# EXCERPT PROVIDED:
>> Start

People's Attitudes Toward English
Based on the influence that English exerts upon people’s life, different people in China bear different attitudes towards English, English education and English tests and examinations.
It is true that a considerable number of people in China do love English (like myself) or do want or need to learn English well, and they may think that it’s okay or right for the government to lay much emphasis upon English in education. As a matter of fact, whether it is compulsory or not, they choose to learn English of their own will. These people may belong to the lucky and happy group with the compulsory status of English.
However, the majority of the Chinese students, who do not feel any inner call for learning English, who do not have any interest in it, who do not find any necessity to know it or to use it in real life, or who do not like it or even hate it for various reasons, are forced to learn it just because it is a compulsory school course. They are deprived of the freedom to decide whether to learn it or not. Some of them are okay with the situation, which is a reasonable attitude as far as the unchangeable reality (at least to single individuals) is concerned. But some are strongly against being forced to learn it so that they never take any initiative to learn it, they refuse to follow the teachers’ instructions, they avoid practicing it in and out of class, they perform poor at tests, and so they hate English and even the English teachers…
In addition, because of the compulsory status English is placed in education and in tests for different purposes, parents, teachers, and the whole society tend to lay overstress on it, which put students in even worse situations.
On the parents part, to make their children (especially primary and middle school children) keep up with or go in advance of their peers in learning, they urge their children to learn more for longer time after school, by forcing them to do more English homework than assigned, sending or accompanying them to have remedial English classes, or inviting tutors to help them learn English at home. Some of the parents, who are very good at English and benefiting much from it themselves, do so because they can not bear to see their children fall behind others, and hope their children can do as well as or better than themselves; some other parents do so because they feel they themselves were left behind when they were young and they hope their children can make up for them and realize their dreams; still other parents do so just because others are doing so and they and their children cannot afford to fall behind, which may result in their children losing at the starting line compared with other children. Most of the parents made decisions for their children without asking or listening to their children’s ideas or feelings. They take it for granted that their children can understand them and agree with them, for what they are doing is for the children’s good.
On the teachers’ part, their main concern is to make their students perform well in various English tests or examinations, for students’ performance, in terms of exam results, in tests of the English course, is an important criterion to judge and evaluate their levels of teaching and their achievements at work. Their income, promotion, and personal development are largely dependent on such judgment and evaluation. To meet such needs, they care more about whether the students are skillful at answering testing questions than about their real competence of the English language. And with passing some fatal examinations as the final target (as in the case of the middle schools), the main activities of teaching are talking about things connected with the examination, such as grammar rules, skills of answering testing questions, etc., and the main task of learning is to keep in mind the rules and skills, and to practice doing exercises and answering questions on numerous papers. With too many students in one class (usually over 60 students per class in primary and middle schools), it is nearly impossible for teachers to care about students’ individual ideas, feelings or needs on English or on their learning of English in class.

>> End

# PROVIDED DATA:
>> Start

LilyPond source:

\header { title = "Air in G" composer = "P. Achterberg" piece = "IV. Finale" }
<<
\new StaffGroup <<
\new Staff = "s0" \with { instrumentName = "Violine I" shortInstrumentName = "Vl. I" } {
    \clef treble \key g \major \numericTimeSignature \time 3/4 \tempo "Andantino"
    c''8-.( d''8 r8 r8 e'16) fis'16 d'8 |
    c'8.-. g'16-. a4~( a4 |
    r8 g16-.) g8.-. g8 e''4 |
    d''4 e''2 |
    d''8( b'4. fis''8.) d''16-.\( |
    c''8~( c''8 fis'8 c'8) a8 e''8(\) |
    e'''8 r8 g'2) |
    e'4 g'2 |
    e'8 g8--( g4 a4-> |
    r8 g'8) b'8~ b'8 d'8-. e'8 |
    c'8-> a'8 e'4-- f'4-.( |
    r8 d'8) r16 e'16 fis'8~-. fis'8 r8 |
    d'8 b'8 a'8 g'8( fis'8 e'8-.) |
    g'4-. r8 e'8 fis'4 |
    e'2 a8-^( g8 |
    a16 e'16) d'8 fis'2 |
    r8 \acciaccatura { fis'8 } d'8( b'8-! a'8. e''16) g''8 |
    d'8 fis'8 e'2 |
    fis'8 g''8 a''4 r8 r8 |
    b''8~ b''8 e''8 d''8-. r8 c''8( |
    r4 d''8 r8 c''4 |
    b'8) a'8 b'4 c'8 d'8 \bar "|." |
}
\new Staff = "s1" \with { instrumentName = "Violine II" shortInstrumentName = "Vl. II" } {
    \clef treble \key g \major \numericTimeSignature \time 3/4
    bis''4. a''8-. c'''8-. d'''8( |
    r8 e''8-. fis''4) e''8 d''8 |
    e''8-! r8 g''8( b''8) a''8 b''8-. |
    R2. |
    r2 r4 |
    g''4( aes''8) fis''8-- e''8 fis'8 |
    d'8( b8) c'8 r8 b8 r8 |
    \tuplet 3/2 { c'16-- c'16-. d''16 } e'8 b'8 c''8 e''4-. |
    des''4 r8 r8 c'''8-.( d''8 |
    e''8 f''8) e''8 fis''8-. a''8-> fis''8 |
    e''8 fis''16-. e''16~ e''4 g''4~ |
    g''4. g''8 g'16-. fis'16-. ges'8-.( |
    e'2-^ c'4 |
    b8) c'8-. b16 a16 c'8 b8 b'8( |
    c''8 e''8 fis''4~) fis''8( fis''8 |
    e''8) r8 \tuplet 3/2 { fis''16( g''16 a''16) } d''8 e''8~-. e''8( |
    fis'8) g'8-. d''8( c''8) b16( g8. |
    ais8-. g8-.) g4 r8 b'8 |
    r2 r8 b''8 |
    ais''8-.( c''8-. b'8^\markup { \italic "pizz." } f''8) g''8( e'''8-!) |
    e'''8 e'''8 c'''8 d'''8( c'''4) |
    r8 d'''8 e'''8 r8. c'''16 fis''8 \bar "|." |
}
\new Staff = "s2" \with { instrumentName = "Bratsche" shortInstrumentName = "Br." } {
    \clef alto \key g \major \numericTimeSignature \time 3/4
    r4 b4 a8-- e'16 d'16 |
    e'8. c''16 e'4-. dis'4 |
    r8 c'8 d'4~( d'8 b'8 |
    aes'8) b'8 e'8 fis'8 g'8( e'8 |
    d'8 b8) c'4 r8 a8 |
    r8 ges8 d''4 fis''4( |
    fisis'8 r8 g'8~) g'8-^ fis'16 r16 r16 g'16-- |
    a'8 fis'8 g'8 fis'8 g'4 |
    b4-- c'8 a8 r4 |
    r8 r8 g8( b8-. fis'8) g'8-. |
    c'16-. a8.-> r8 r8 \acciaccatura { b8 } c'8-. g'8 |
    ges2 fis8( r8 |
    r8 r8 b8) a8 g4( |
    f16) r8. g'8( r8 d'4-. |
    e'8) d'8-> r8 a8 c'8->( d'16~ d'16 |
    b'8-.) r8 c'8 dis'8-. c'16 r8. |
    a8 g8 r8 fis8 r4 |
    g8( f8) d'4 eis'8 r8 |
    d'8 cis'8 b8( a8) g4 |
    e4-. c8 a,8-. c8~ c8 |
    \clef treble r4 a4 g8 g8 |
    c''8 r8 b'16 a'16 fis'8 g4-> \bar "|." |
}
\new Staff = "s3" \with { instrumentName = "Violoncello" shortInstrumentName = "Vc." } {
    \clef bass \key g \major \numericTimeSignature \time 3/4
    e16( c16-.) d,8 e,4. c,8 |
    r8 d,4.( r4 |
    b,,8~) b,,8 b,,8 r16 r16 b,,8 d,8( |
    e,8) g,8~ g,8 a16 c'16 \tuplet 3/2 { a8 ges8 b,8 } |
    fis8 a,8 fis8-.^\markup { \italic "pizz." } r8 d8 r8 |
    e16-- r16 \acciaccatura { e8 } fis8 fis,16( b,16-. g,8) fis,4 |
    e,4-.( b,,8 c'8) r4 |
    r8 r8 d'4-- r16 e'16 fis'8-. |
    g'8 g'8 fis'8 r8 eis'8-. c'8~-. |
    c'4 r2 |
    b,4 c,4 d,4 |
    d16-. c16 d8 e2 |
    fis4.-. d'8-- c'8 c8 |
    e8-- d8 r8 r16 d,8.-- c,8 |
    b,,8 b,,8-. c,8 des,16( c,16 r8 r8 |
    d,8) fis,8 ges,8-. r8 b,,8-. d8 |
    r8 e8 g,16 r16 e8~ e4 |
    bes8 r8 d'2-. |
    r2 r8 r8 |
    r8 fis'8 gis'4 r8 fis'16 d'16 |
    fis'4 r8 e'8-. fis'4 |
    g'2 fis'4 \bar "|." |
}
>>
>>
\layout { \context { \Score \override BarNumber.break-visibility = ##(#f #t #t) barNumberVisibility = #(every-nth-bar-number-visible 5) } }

>> End

# SET TASKS:
1) Answer these questions using the excerpt on people's attitudes toward English:
(a) What are students who are forced to learn English deprived of?
(b) What is the teachers' main concern?
(c) How many students are usually in one class in primary and middle schools?
2) Find each line in the records that contains the string "instrumentName", and copy those lines.

# ANSWERS TO THE EXERCISE:
1)
(a) The freedom to decide whether to learn it or not.
(b) Making their students perform well in various English tests or examinations.
(c) Over 60 students per class.

2)
\new Staff = "s0" \with { instrumentName = "Violine I" shortInstrumentName = "Vl. I" } {
\new Staff = "s1" \with { instrumentName = "Violine II" shortInstrumentName = "Vl. II" } {
\new Staff = "s2" \with { instrumentName = "Bratsche" shortInstrumentName = "Br." } {
\new Staff = "s3" \with { instrumentName = "Violoncello" shortInstrumentName = "Vc." } {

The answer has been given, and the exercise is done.